The photos of two nurses symbolise this situation: Alessia Bonari (showing the bruises and marks on her face due to the prolonged use of her face mask and protective goggles) and Elena Pagliarini (who fell asleep at her desk still dressed in her gown and mask exhausted from her long shift).
In addition to the legitimate fear of contracting the virus, another two factors have a negative effect on our mental health: self-isolation and quarantine. This mandatory isolation which is necessary to protect us means we may not be able to see family members, friends and work colleagues for long periods of time, causing us significant emotional distress (for example, people who have not been able to hug their elderly parents for months or the challenge of working on your own without being able to take a break with your colleagues).
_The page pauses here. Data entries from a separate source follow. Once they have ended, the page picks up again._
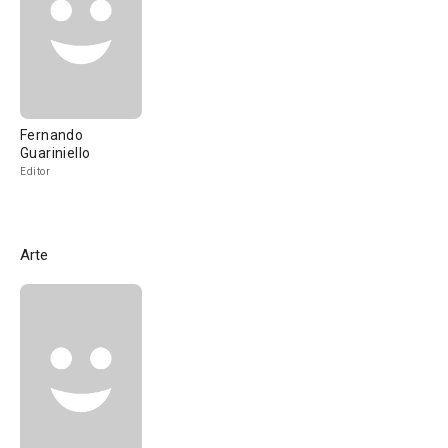
Fernando
Guariniello
Editor
Arte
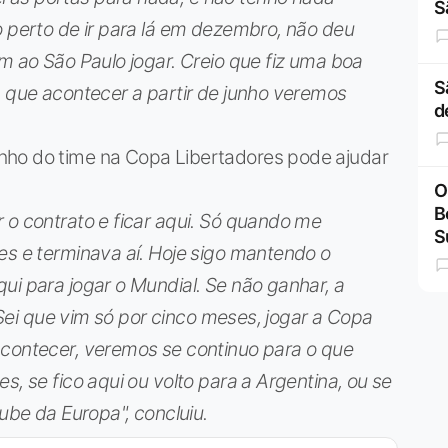
S
o perto de ir para lá em dezembro, não deu
im ao São Paulo jogar. Creio que fiz uma boa
S
O que acontecer a partir de junho veremos
d
nho do time na Copa Libertadores pode ajudar
O
B
 o contrato e ficar aqui. Só quando me
S
es e terminava aí. Hoje sigo mantendo o
ui para jogar o Mundial. Se não ganhar, a
. Sei que vim só por cinco meses, jogar a Copa
acontecer, veremos se continuo para o que
s, se fico aqui ou volto para a Argentina, ou se
lube da Europa", concluiu.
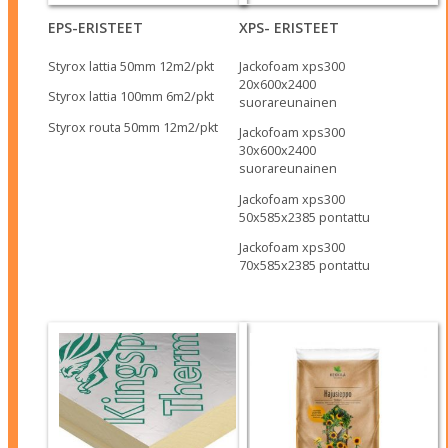
EPS-ERISTEET
XPS- ERISTEET
Styrox lattia 50mm 12m2/pkt
Jackofoam xps300
20x600x2400
Styrox lattia 100mm 6m2/pkt
suorareunainen
Styrox routa 50mm 12m2/pkt
Jackofoam xps300
30x600x2400
suorareunainen
Jackofoam xps300
50x585x2385 pontattu
Jackofoam xps300
70x585x2385 pontattu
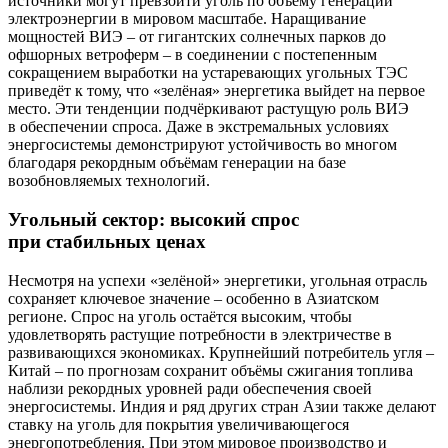
источники могут превзойти уголь по объёму генерации
электроэнергии в мировом масштабе. Наращивание
мощностей ВИЭ – от гигантских солнечных парков до
офшорных ветроферм – в соединении с постепенным
сокращением выработки на устаревающих угольных ТЭС
приведёт к тому, что «зелёная» энергетика выйдет на первое
место. Эти тенденции подчёркивают растущую роль ВИЭ
в обеспечении спроса. Даже в экстремальных условиях
энергосистемы демонстрируют устойчивость во многом
благодаря рекордным объёмам генерации на базе
возобновляемых технологий.
Угольный сектор: высокий спрос
при стабильных ценах
Несмотря на успехи «зелёной» энергетики, угольная отрасль
сохраняет ключевое значение – особенно в Азиатском
регионе. Спрос на уголь остаётся высоким, чтобы
удовлетворять растущие потребности в электричестве в
развивающихся экономиках. Крупнейший потребитель угля –
Китай – по прогнозам сохранит объёмы сжигания топлива
наблизи рекордных уровней ради обеспечения своей
энергосистемы. Индия и ряд других стран Азии также делают
ставку на уголь для покрытия увеличивающегося
энергопотребления. При этом мировое производство и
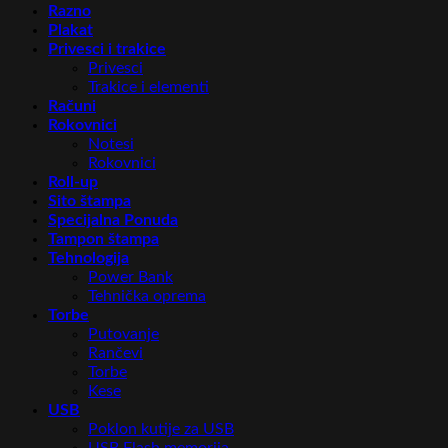
Razno
Plakat
Privesci i trakice
Privesci
Trakice i elementi
Računi
Rokovnici
Notesi
Rokovnici
Roll-up
Sito štampa
Specijalna Ponuda
Tampon štampa
Tehnologija
Power Bank
Tehnička oprema
Torbe
Putovanje
Rančevi
Torbe
Kese
USB
Poklon kutije za USB
USB Flash memorija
Moreover, we have become wary of those around us as possible sources of infection: in addition to the isolation imposed by the Prime Minister’s decree, there is a risk that we self-distance ourselves to the detriment of our relationships with people outside our close circle of family members.
The next step just around the corner is alienation. However, if it is true that people are key to being successful, employees play an important role in this process and must be retained and valued as far as possible in order that companies can restart with them in the post-Covid-19 world. It is essential that companies introduce methods to safeguard their employees’ wellbeing, so that they can feel safe and secure at work and, as a result, more motivated and productive.